* **DATA SUPPLIED**:
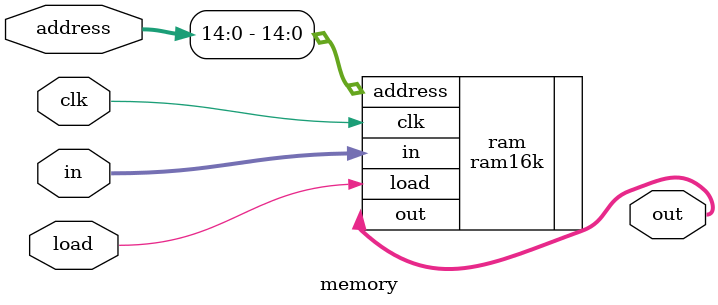
<source format=sv>
`default_nettype none

module memory(
    input wire clk,
    input wire[15:0] in,
    input wire[15:0] address,
    input wire load,
    output wire[15:0] out
);
    ram16k ram(
        .clk(clk),
        .in(in),
        .address(address[14:0]),
        .load(load),
        .out(out)
    );

endmodule

`default_nettype wire

</source>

* **WHAT YOU WILL DO**: Could you report all lines of the listing that hold "wire"?

* **EXERCISE RESULT**:
    input wire clk,
    input wire[15:0] in,
    input wire[15:0] address,
    input wire load,
    output wire[15:0] out
`default_nettype wire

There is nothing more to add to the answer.